Our tradition’s highest value is Torah lishma, learning for its own sake, not to do nails or win prizes and we should be promoting that in Jewish schools of all denominations.

In fact, the one place that nails are mentioned in the Torah, Deuteronomy 21:12, they belong to a woman and are uniquely bound up with her sense of self. The context is that when a woman is taken captive and an Israelite man wishes to marry her, the captive must be given a chance to weep for her parents and separate from them. Part of her mourning process is to “shave her head and do her nails.” Now, the rabbis debate what this means, whether it is that the nails should grow long or be clipped short. Various views of what the Torah might mean by doing one’s nails are summarized here. Whichever view is correct, nails seem to function as a marker of the captive’s self and the growth or removal of them will change her into a different woman.

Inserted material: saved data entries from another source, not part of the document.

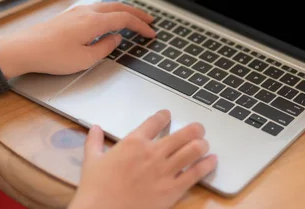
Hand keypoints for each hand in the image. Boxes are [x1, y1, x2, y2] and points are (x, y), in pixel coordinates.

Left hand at [0, 2, 155, 77]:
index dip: (141, 26)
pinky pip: (97, 9)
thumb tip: (116, 39)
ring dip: (124, 11)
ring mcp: (77, 12)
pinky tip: (109, 18)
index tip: (152, 33)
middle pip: (119, 7)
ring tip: (133, 17)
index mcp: (94, 22)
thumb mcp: (84, 60)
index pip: (125, 20)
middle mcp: (87, 12)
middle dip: (137, 13)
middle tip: (150, 19)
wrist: (22, 49)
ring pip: (107, 6)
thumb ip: (105, 48)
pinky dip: (110, 12)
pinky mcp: (69, 15)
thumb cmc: (51, 56)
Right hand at [69, 110, 217, 208]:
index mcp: (134, 142)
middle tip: (198, 129)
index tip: (168, 115)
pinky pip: (195, 173)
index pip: (155, 121)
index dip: (164, 116)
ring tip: (204, 144)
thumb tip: (94, 128)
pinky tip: (212, 160)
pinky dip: (207, 165)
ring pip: (193, 150)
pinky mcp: (172, 189)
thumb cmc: (95, 189)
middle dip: (195, 129)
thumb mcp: (92, 161)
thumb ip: (94, 142)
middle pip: (183, 133)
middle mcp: (153, 153)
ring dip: (202, 144)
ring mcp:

Rabbi Yael Buechler’s website and writings show that she is clearly a sincere and learned Jewish leader, and a role model to girls and boys. I don’t have a problem with her doing her nails on her own time and discussing her designs after class with students. My concern is that girls are given enough messages by the rest of the world that their physical appearance is the most important aspect of their being. By sponsoring a club where girls do their nails, the school is endorsing the notion that women need to focus on their looks to derive a sense of self-worth.

What does the Torah teach on this? The Torah is aware that humans are physical beings and notice each other on a physical level. In this week’s Torah portion of Vayera, we are told that Sarah says “my lord is old” (Gen 18:12) in disbelief when she hears that she will have a child. The midrash states that God changes her language when he reports to Abraham what Sarah has said to “I am old.” (Gen 18:13) In this reading, God is willing to change Sarah’s words about Abraham’s physical being to preserve the self-esteem and sense of dignity of her husband.

If we wish to be in the “image of God,” we need similarly to keep in mind the dignity of all. Pressuring girls to do their nails and conform to a particular notion of female attractiveness, as well as telling them that text study without manicures is in vain, is not encouraging the dignity of these young women.